### [Work item]
For every entry below, give an exact repeat and leave out the pictures.

### [Entries supplied]
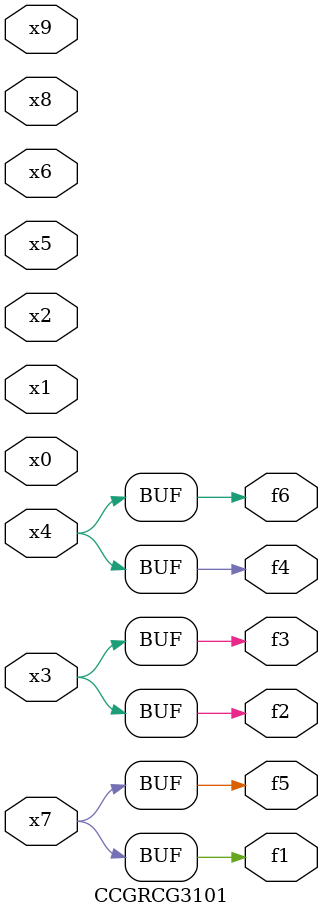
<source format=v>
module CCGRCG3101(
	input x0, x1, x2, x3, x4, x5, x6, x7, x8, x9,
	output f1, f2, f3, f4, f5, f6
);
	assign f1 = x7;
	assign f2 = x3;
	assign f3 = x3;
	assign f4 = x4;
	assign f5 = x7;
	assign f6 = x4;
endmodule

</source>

### [Solved problem]
<source format=v>
module CCGRCG3101(
	input x0, x1, x2, x3, x4, x5, x6, x7, x8, x9,
	output f1, f2, f3, f4, f5, f6
);
	assign f1 = x7;
	assign f2 = x3;
	assign f3 = x3;
	assign f4 = x4;
	assign f5 = x7;
	assign f6 = x4;
endmodule

</source>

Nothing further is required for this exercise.